▶ **TASK REQUIREMENTS**: Line for line, return the data exactly, omitting all pictures.

▶ **RECORDS TO USE**:
────────────────────────────────────────

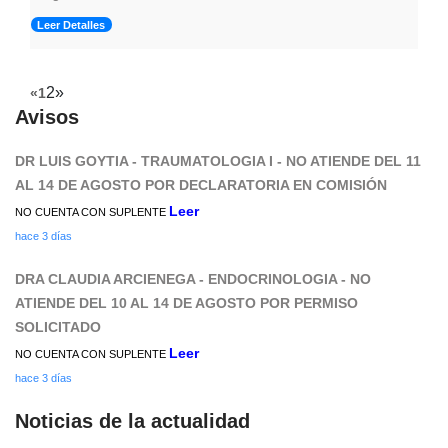
Leer Detalles
2
»
«
1
Avisos
DR LUIS GOYTIA - TRAUMATOLOGIA I - NO ATIENDE DEL 11
AL 14 DE AGOSTO POR DECLARATORIA EN COMISIÓN
Leer
NO CUENTA CON SUPLENTE
hace 3 días
DRA CLAUDIA ARCIENEGA - ENDOCRINOLOGIA - NO
ATIENDE DEL 10 AL 14 DE AGOSTO POR PERMISO
SOLICITADO
Leer
NO CUENTA CON SUPLENTE
hace 3 días
Noticias de la actualidad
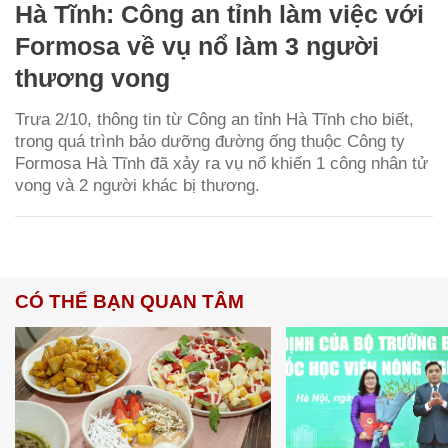
Hà Tĩnh: Công an tỉnh làm việc với
Formosa về vụ nổ làm 3 người
thương vong
Trưa 2/10, thông tin từ Công an tỉnh Hà Tĩnh cho biết,
trong quá trình bảo dưỡng đường ống thuộc Công ty
Formosa Hà Tĩnh đã xảy ra vụ nổ khiến 1 công nhân tử
vong và 2 người khác bị thương.
CÓ THỂ BẠN QUAN TÂM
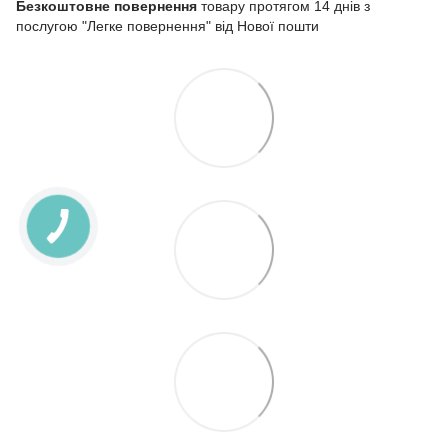
Безкоштовне повернення
товару протягом 14 днів з
послугою "Легке повернення" від Нової пошти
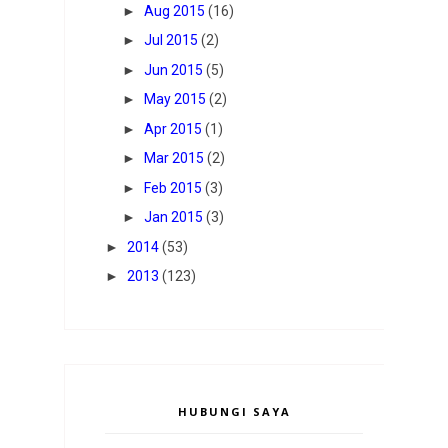
►
Aug 2015
(16)
►
Jul 2015
(2)
►
Jun 2015
(5)
►
May 2015
(2)
►
Apr 2015
(1)
►
Mar 2015
(2)
►
Feb 2015
(3)
►
Jan 2015
(3)
►
2014
(53)
►
2013
(123)
HUBUNGI SAYA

────────────────────────────────────────

▶ **PROBLEM SOLUTION**:
Leer Detalles
2
»
«
1
Avisos
DR LUIS GOYTIA - TRAUMATOLOGIA I - NO ATIENDE DEL 11
AL 14 DE AGOSTO POR DECLARATORIA EN COMISIÓN
Leer
NO CUENTA CON SUPLENTE
hace 3 días
DRA CLAUDIA ARCIENEGA - ENDOCRINOLOGIA - NO
ATIENDE DEL 10 AL 14 DE AGOSTO POR PERMISO
SOLICITADO
Leer
NO CUENTA CON SUPLENTE
hace 3 días
Noticias de la actualidad
Hà Tĩnh: Công an tỉnh làm việc với
Formosa về vụ nổ làm 3 người
thương vong
Trưa 2/10, thông tin từ Công an tỉnh Hà Tĩnh cho biết,
trong quá trình bảo dưỡng đường ống thuộc Công ty
Formosa Hà Tĩnh đã xảy ra vụ nổ khiến 1 công nhân tử
vong và 2 người khác bị thương.
CÓ THỂ BẠN QUAN TÂM
Безкоштовне повернення
товару протягом 14 днів з
послугою "Легке повернення" від Нової пошти
►
Aug 2015
(16)
►
Jul 2015
(2)
►
Jun 2015
(5)
►
May 2015
(2)
►
Apr 2015
(1)
►
Mar 2015
(2)
►
Feb 2015
(3)
►
Jan 2015
(3)
►
2014
(53)
►
2013
(123)
HUBUNGI SAYA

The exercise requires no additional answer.